**TRY IT**
Line by line, set down all the data below exactly, omitting any picture.

**Content revision data**
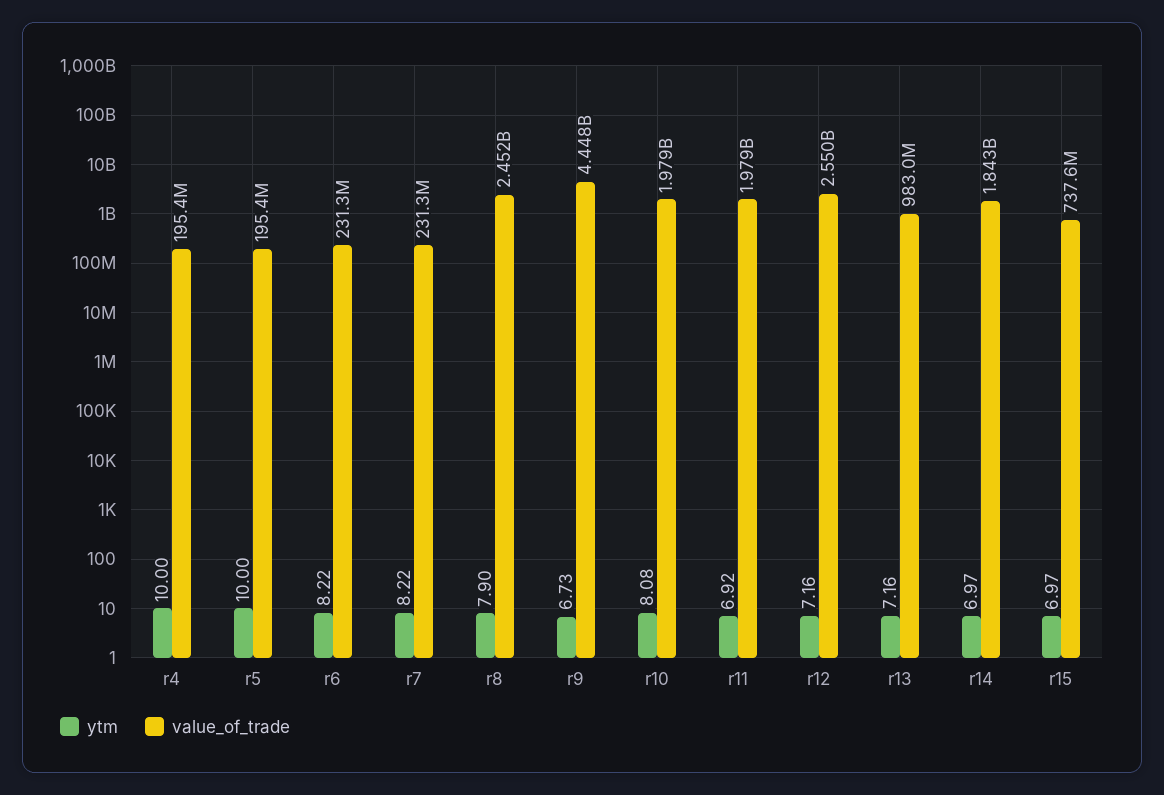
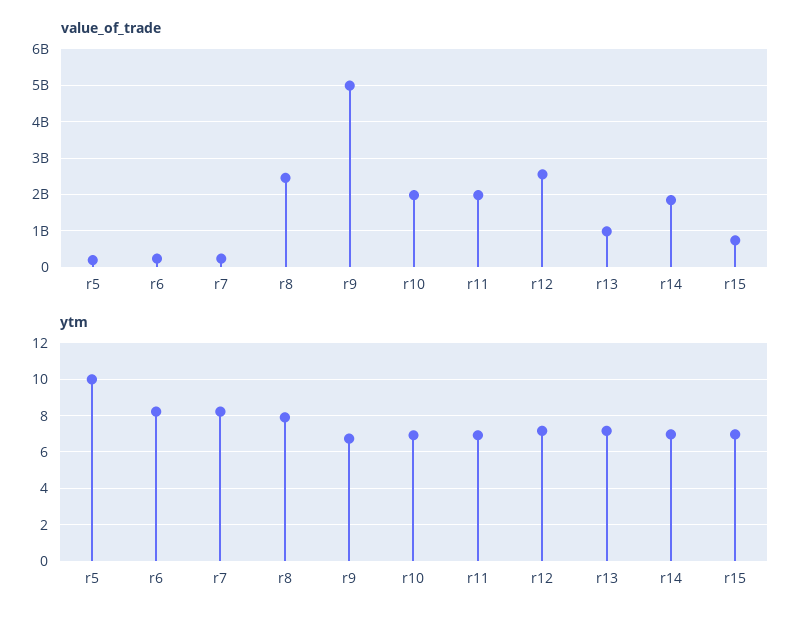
  {
    "ytm": {
-     "r4": 10,
      "r5": 10,
      "r6": 8.22,
      "r7": 8.22,
      "r8": 7.9,
      "r9": 6.73,
-     "r10": 8.08,
+     "r10": 7,
      "r11": 6.92,
      "r12": 7.16,
      "r13": 7.16,
      "r14": 6.97,
      "r15": 6.97
    },
    "value_of_trade": {
-     "r4": 195400000,
      "r5": 195400000,
      "r6": 231300000,
      "r7": 231300000,
      "r8": 2452000000,
-     "r9": 4448000000,
+     "r9": 5000000000,
      "r10": 1979000000,
      "r11": 1979000000,
      "r12": 2550000000,
      "r13": 983000000,
      "r14": 1843000000,
      "r15": 737600000
    }
  }

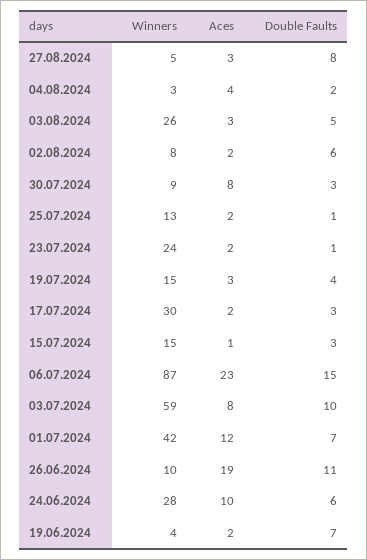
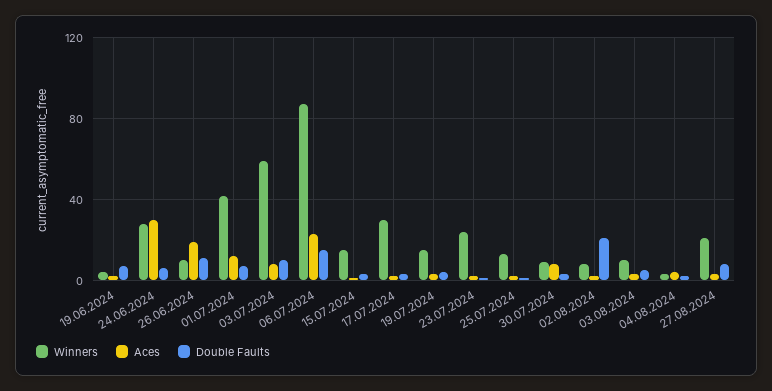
  {
    "Winners": {
-     "27.08.2024": 5,
+     "27.08.2024": 20,
      "04.08.2024": 3,
-     "03.08.2024": 26,
+     "03.08.2024": 10,
      "02.08.2024": 8,
      "30.07.2024": 9,
      "25.07.2024": 13,
      "23.07.2024": 24,
      "19.07.2024": 15,
      "17.07.2024": 30,
      "15.07.2024": 15,
      "06.07.2024": 87,
      "03.07.2024": 59,
      "01.07.2024": 42,
      "26.06.2024": 10,
      "24.06.2024": 28,
      "19.06.2024": 4
    },
    "Aces": {
      "27.08.2024": 3,
      "04.08.2024": 4,
      "03.08.2024": 3,
      "02.08.2024": 2,
      "30.07.2024": 8,
      "25.07.2024": 2,
      "23.07.2024": 2,
      "19.07.2024": 3,
      "17.07.2024": 2,
      "15.07.2024": 1,
      "06.07.2024": 23,
      "03.07.2024": 8,
      "01.07.2024": 12,
      "26.06.2024": 19,
-     "24.06.2024": 10,
+     "24.06.2024": 30,
      "19.06.2024": 2
    },
    "Double Faults": {
      "27.08.2024": 8,
      "04.08.2024": 2,
      "03.08.2024": 5,
-     "02.08.2024": 6,
+     "02.08.2024": 20,
      "30.07.2024": 3,
      "25.07.2024": 1,
      "23.07.2024": 1,
      "19.07.2024": 4,
      "17.07.2024": 3,
      "15.07.2024": 3,
      "06.07.2024": 15,
      "03.07.2024": 10,
      "01.07.2024": 7,
      "26.06.2024": 11,
      "24.06.2024": 6,
      "19.06.2024": 7
    }
  }

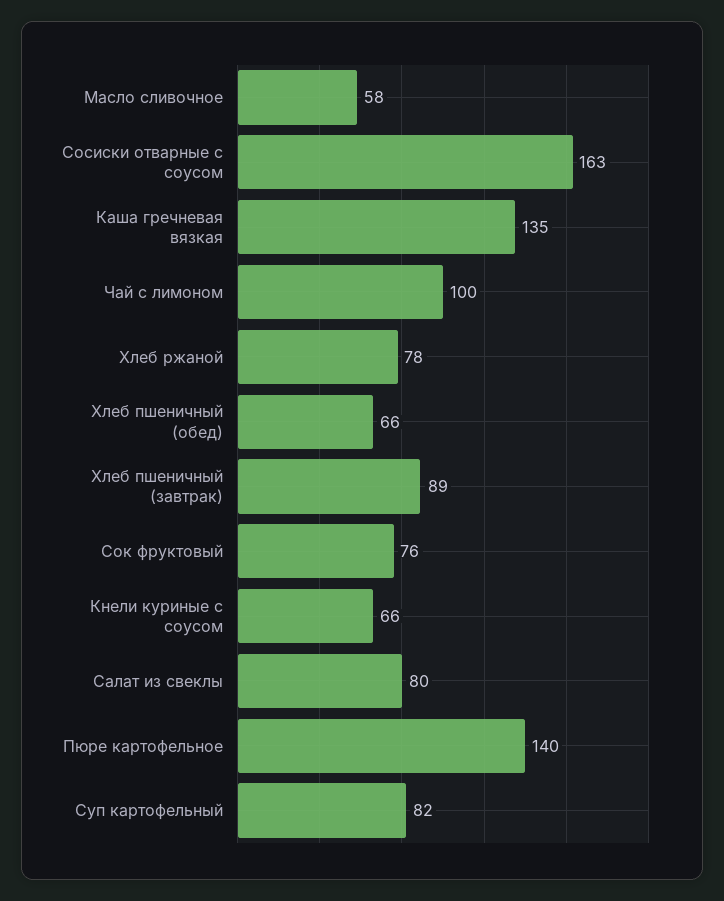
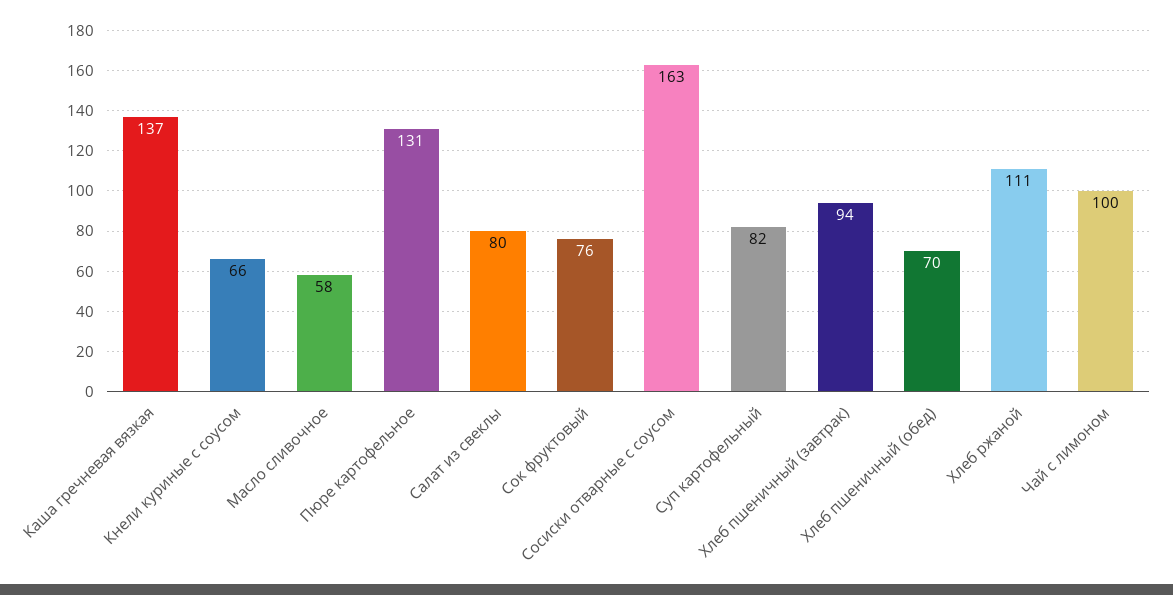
  {
    "Масло сливочное": 58,
    "Сосиски отварные с соусом": 163,
-   "Каша гречневая вязкая": 135,
+   "Каша гречневая вязкая": 137,
    "Чай с лимоном": 100,
-   "Хлеб ржаной": 78,
+   "Хлеб ржаной": 111,
-   "Хлеб пшеничный (обед)": 66,
+   "Хлеб пшеничный (обед)": 70,
-   "Хлеб пшеничный (завтрак)": 89,
+   "Хлеб пшеничный (завтрак)": 94,
    "Сок фруктовый": 76,
    "Кнели куриные с соусом": 66,
    "Салат из свеклы": 80,
-   "Пюре картофельное": 140,
+   "Пюре картофельное": 131,
    "Суп картофельный": 82
  }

**RESULT OF THE EXERCISE**
  {
    "ytm": {
-     "r4": 10,
      "r5": 10,
      "r6": 8.22,
      "r7": 8.22,
      "r8": 7.9,
      "r9": 6.73,
-     "r10": 8.08,
+     "r10": 7,
      "r11": 6.92,
      "r12": 7.16,
      "r13": 7.16,
      "r14": 6.97,
      "r15": 6.97
    },
    "value_of_trade": {
-     "r4": 195400000,
      "r5": 195400000,
      "r6": 231300000,
      "r7": 231300000,
      "r8": 2452000000,
-     "r9": 4448000000,
+     "r9": 5000000000,
      "r10": 1979000000,
      "r11": 1979000000,
      "r12": 2550000000,
      "r13": 983000000,
      "r14": 1843000000,
      "r15": 737600000
    }
  }

  {
    "Winners": {
-     "27.08.2024": 5,
+     "27.08.2024": 20,
      "04.08.2024": 3,
-     "03.08.2024": 26,
+     "03.08.2024": 10,
      "02.08.2024": 8,
      "30.07.2024": 9,
      "25.07.2024": 13,
      "23.07.2024": 24,
      "19.07.2024": 15,
      "17.07.2024": 30,
      "15.07.2024": 15,
      "06.07.2024": 87,
      "03.07.2024": 59,
      "01.07.2024": 42,
      "26.06.2024": 10,
      "24.06.2024": 28,
      "19.06.2024": 4
    },
    "Aces": {
      "27.08.2024": 3,
      "04.08.2024": 4,
      "03.08.2024": 3,
      "02.08.2024": 2,
      "30.07.2024": 8,
      "25.07.2024": 2,
      "23.07.2024": 2,
      "19.07.2024": 3,
      "17.07.2024": 2,
      "15.07.2024": 1,
      "06.07.2024": 23,
      "03.07.2024": 8,
      "01.07.2024": 12,
      "26.06.2024": 19,
-     "24.06.2024": 10,
+     "24.06.2024": 30,
      "19.06.2024": 2
    },
    "Double Faults": {
      "27.08.2024": 8,
      "04.08.2024": 2,
      "03.08.2024": 5,
-     "02.08.2024": 6,
+     "02.08.2024": 20,
      "30.07.2024": 3,
      "25.07.2024": 1,
      "23.07.2024": 1,
      "19.07.2024": 4,
      "17.07.2024": 3,
      "15.07.2024": 3,
      "06.07.2024": 15,
      "03.07.2024": 10,
      "01.07.2024": 7,
      "26.06.2024": 11,
      "24.06.2024": 6,
      "19.06.2024": 7
    }
  }

  {
    "Масло сливочное": 58,
    "Сосиски отварные с соусом": 163,
-   "Каша гречневая вязкая": 135,
+   "Каша гречневая вязкая": 137,
    "Чай с лимоном": 100,
-   "Хлеб ржаной": 78,
+   "Хлеб ржаной": 111,
-   "Хлеб пшеничный (обед)": 66,
+   "Хлеб пшеничный (обед)": 70,
-   "Хлеб пшеничный (завтрак)": 89,
+   "Хлеб пшеничный (завтрак)": 94,
    "Сок фруктовый": 76,
    "Кнели куриные с соусом": 66,
    "Салат из свеклы": 80,
-   "Пюре картофельное": 140,
+   "Пюре картофельное": 131,
    "Суп картофельный": 82
  }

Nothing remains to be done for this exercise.